REI HENRIQUE (tirando a máscara) Achaste-lo, cardeal. Encantadora companhia aqui tendes.
Bem pensado. Sois um homem da Igreja; do contrário, cardeal, eu vos teria em mau conceito.
WOLSEY Alegro-me por ver que Vossa Graça se mostra espirituoso.
REI HENRIQUE Por obséquio, milorde camareiro, aproximai-vos: quem é aquela dama
encantadora?
CAMAREIRO Se me permite Vossa Graça, é filha de Sir Tomás Bolena, do Visconde de
Rochefort; ela é dama da rainha.
REI HENRIQUE Pelo céu, é adorável. Minha jóia, descortesia fora rematada tirar-vos para a dança
sem beijar-vos. Um brinde, meus senhores! Bebam todos.
WOLSEY Sir Tomás Lovell, pronto está o banquete na câmara privada?
LOVELL Sim, milorde.
WOLSEY Vossa Graça, receio-o, pela dança ficou algo animado.
REI HENRIQUE Em demasia, tenho muito receio.
WOLSEY Na outra sala, milorde, o ar é mais fresco.

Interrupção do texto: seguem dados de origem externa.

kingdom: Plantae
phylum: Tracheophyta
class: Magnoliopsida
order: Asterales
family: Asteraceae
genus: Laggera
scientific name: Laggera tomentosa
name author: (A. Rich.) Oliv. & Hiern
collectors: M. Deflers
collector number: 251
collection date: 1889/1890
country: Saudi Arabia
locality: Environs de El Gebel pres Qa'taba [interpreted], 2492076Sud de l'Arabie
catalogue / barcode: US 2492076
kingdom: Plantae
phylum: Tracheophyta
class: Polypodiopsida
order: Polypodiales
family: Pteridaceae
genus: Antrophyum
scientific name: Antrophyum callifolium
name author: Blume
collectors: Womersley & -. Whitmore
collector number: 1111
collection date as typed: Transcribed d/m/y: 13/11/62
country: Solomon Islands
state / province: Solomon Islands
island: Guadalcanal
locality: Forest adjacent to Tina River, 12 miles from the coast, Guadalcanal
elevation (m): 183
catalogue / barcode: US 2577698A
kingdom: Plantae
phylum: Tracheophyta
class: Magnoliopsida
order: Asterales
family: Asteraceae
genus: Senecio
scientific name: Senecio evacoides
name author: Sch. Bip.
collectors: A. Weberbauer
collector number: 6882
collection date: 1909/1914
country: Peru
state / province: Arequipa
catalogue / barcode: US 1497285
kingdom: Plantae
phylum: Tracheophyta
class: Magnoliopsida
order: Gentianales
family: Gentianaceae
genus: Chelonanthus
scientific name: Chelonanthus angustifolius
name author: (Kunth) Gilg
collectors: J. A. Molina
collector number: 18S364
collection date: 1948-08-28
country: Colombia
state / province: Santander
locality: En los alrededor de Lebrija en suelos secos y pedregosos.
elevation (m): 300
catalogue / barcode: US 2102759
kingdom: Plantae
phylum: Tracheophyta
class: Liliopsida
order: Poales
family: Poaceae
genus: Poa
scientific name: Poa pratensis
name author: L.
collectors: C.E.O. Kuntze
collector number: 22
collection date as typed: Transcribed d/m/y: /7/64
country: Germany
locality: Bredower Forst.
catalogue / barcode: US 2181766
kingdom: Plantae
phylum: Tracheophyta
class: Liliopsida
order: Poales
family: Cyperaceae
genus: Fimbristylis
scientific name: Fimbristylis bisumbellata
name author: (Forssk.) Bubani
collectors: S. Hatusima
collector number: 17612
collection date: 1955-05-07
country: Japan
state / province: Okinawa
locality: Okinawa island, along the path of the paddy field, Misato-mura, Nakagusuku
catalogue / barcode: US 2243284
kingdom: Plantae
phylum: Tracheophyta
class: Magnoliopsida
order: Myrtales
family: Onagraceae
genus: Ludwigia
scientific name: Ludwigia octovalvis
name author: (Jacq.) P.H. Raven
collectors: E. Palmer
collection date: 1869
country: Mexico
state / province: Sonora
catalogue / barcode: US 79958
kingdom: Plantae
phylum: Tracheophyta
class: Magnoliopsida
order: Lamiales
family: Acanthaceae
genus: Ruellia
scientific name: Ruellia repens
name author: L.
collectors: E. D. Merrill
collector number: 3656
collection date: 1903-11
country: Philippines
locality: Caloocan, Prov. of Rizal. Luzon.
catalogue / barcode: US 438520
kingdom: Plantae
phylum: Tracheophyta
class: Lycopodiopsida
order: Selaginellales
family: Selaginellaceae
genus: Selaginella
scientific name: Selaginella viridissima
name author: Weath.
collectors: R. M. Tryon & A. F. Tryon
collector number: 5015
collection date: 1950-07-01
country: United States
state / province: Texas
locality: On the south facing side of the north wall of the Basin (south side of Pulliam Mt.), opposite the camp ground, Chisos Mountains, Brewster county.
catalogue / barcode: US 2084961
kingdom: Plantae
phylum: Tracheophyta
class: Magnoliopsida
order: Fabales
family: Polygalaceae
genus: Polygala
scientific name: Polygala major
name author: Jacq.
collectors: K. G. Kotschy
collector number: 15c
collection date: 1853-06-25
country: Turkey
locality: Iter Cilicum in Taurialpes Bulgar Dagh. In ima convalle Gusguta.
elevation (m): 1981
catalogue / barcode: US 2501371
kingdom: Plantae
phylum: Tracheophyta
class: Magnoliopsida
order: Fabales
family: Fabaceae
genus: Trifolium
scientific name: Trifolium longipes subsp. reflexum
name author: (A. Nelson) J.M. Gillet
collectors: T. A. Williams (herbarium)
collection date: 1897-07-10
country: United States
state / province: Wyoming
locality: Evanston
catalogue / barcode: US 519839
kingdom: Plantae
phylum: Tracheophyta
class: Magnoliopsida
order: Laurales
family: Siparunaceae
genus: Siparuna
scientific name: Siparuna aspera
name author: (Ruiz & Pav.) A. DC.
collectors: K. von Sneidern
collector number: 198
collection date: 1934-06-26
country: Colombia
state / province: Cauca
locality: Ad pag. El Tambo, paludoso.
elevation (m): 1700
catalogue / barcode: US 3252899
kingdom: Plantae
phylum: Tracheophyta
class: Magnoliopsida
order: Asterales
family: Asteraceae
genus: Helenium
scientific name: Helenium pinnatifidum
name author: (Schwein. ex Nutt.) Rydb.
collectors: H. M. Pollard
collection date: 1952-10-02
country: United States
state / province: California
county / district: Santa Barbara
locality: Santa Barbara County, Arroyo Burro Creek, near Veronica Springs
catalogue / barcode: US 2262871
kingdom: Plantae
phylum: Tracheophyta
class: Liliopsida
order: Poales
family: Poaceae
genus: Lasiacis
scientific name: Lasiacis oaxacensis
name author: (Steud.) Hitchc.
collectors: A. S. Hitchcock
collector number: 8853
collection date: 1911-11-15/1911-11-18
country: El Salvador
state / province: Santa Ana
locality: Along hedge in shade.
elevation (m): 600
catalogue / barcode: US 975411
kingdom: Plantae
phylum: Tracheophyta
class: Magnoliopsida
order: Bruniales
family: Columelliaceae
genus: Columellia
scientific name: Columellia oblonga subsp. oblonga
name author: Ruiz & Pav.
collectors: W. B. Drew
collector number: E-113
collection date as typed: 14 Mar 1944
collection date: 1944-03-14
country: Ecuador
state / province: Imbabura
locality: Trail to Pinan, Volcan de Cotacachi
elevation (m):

REI HENRIQUE Levem todos suas damas. Afável companheira, não poderei deixar-vos por
enquanto. Alegremo-nos todos. Meu bondoso Lorde Cardeal, beber ainda pretendo meia dúzia de brindes
com estas damas e novamente à dança concitá-las. Depois disso, cada um terá licença de imaginar que
foi o de mais sorte. Vamos! que soe a música!